Matic: «Ricordo le bombe piovere dal cielo durante la guerra in Serbia. Il mio popolo non perdonerà mai»
Al Messaggero: «Essere allenati da Mou è un privilegio: ti affascina con la sua fame di successo. Non l'ho mai visto soddisfatto»

Il Messaggero intervista Nemanja Matic. Mourinho lo ha convinto a sbarcare a Roma con una telefonata di pochi minuti. Parla del tecnico.
«Ha semplicemente qualcosa in più. Mou ti motiva, ti sprona perché è lui il primo ad avere fame di vittorie. Penso di conoscerlo abbastanza bene e posso assicurare di non averlo mai visto soddisfatto. O meglio, lo può essere dopo un match vinto, dopo un trofeo conquistato ma 5 minuti dopo è lì che già pensa al domani. E questo suo modo di essere ti affascina. Così per ogni calciatore diventa un privilegio essere allenati da lui. Se poi si aggiunge che ovunque va, ottiene risultati, si capisce perché ogni giocatore ambisce a giocare nelle sue squadre».
Nel 2016 aiutò il suo paese natale, Vrelo, pagando tutti i debiti che i cittadini avevano nei confronti di alcuni negozi e supermercati della zona. Lo racconta.
«Non amo parlare molto di questi aspetti. Le cose si fanno senza reclamizzarle. Siccome ormai è uscito fuori, posso dire che è stato un gesto naturale. Ho cercato e cerco anche oggi di aiutare le persone dell’area nella quale sono nato. Sono cresciuto in una zona povera dove non c’erano campi da calcio, da ragazzini avevamo soltanto un pallone. E adesso cerco di fare in modo che i bambini di Vrelo possano avere un’infanzia migliore di quella che ho avuto io».

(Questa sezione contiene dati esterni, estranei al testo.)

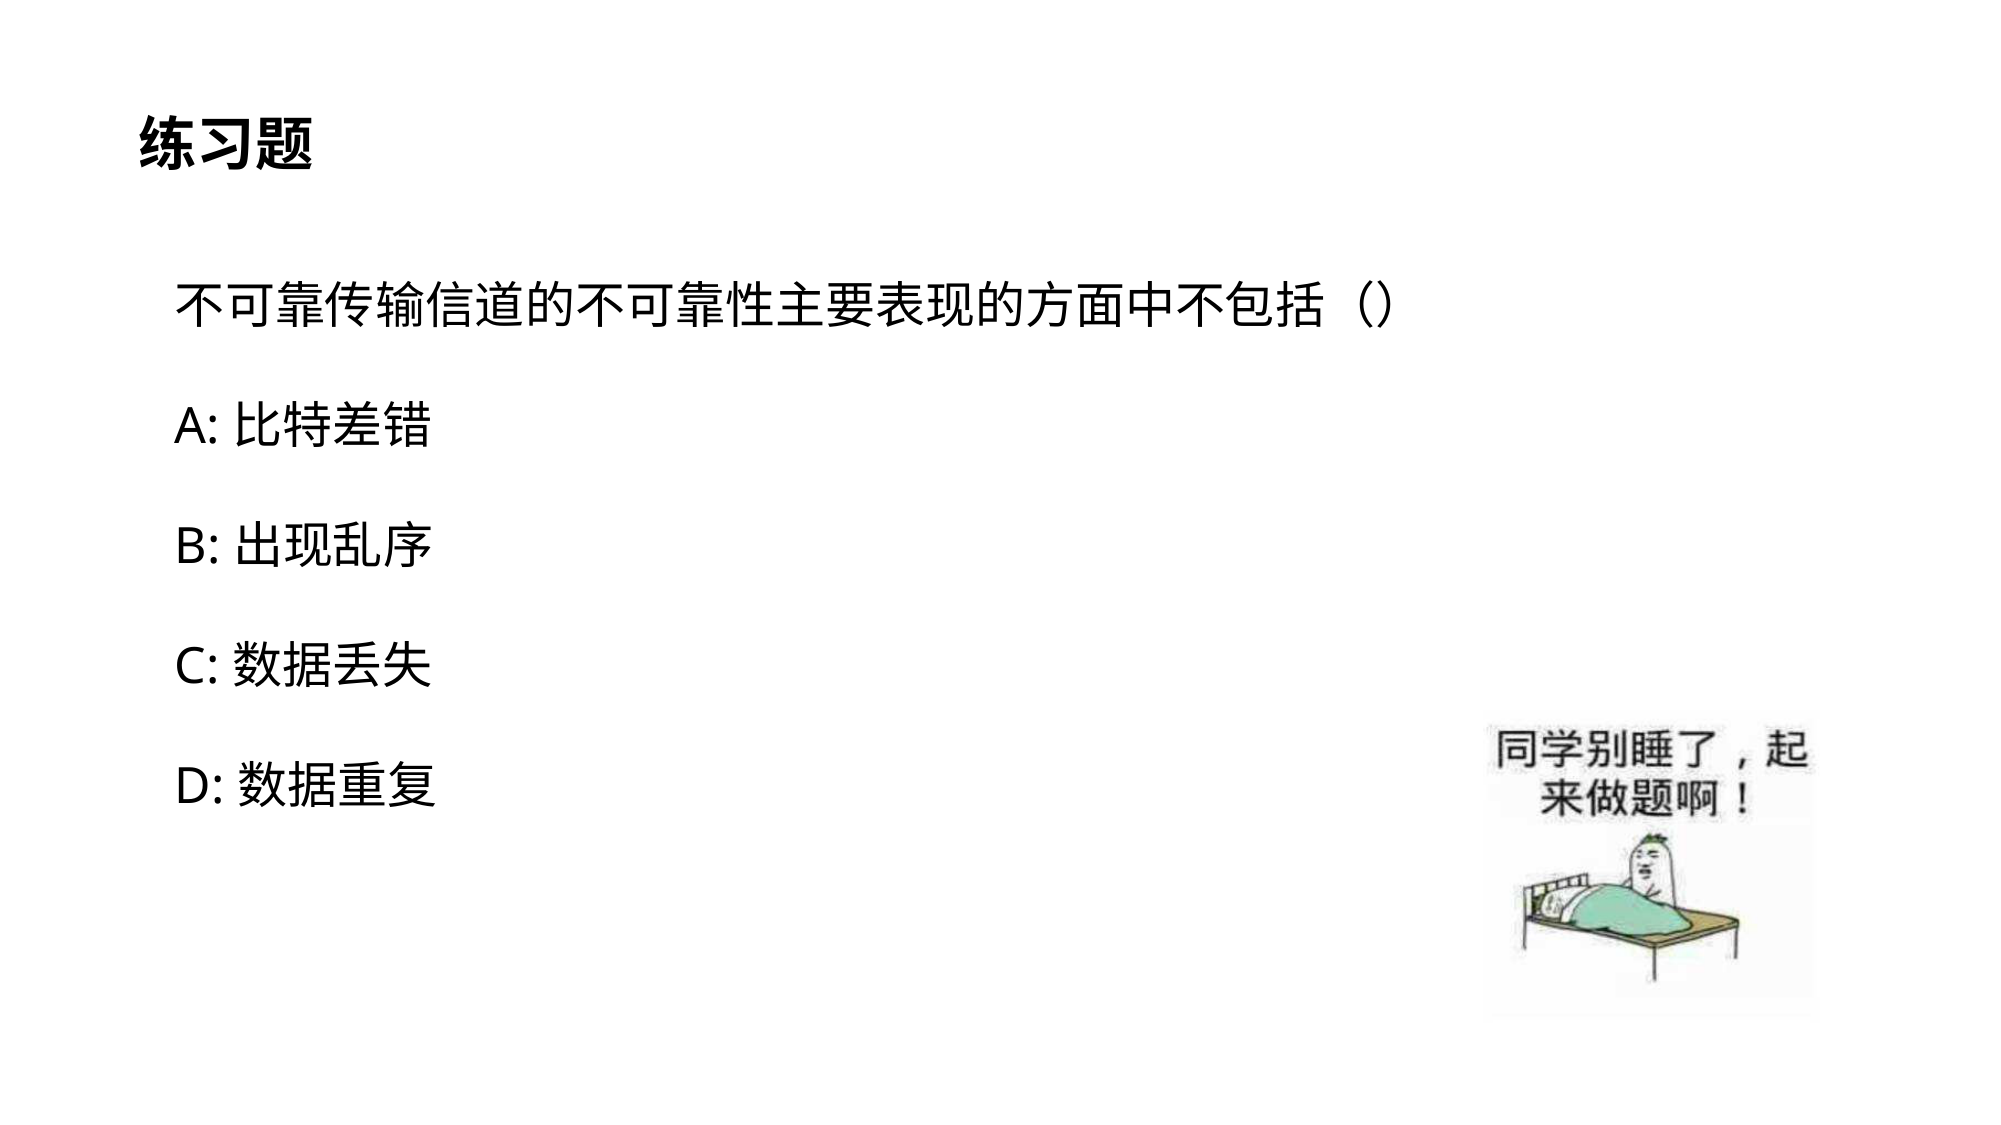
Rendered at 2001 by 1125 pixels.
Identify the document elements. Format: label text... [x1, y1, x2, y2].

In Premier League rifiutò di indossare il papavero rosso nel “Remembrance Poppy”, simbolo del ricordo della fine della Prima Guerra Mondiale e delle altre guerre.
«In realtà avevo iniziato a portarlo. Poi però il Governo inglese ha spiegato che quel simbolo serviva ad omaggiare tutti i soldati britannici caduti in tutte le guerre alle quali aveva partecipato il paese, ivi compreso il bombardamento contro la Serbia nel 1999. Da quel momento ho smesso. Non potevo indossare qualcosa che ha distrutto la mia casa, la mia gente, ha fatto migliaia di morti. È come se io uccidessi i suoi parenti e qualcuno la costringesse ad avere la mia foto sul comodino. Lei accetterebbe?».
Ventitré anni fa, ai tempi dei bombardamenti della Nato, viveva in Serbia?
«Sì ero un ragazzino, avevo 11-12 anni. Sono immagini che non mi toglierò mai dalla mente. Hanno semplicemente distrutto tutto. A casa avevamo un piccolo giardino e io da lì vedevo queste bombe piovere dal cielo. Sono cresciuto con la paura. Alla fine sono morti cinquemila civili. Il nostro popolo non potrà mai né dimenticare né perdonare».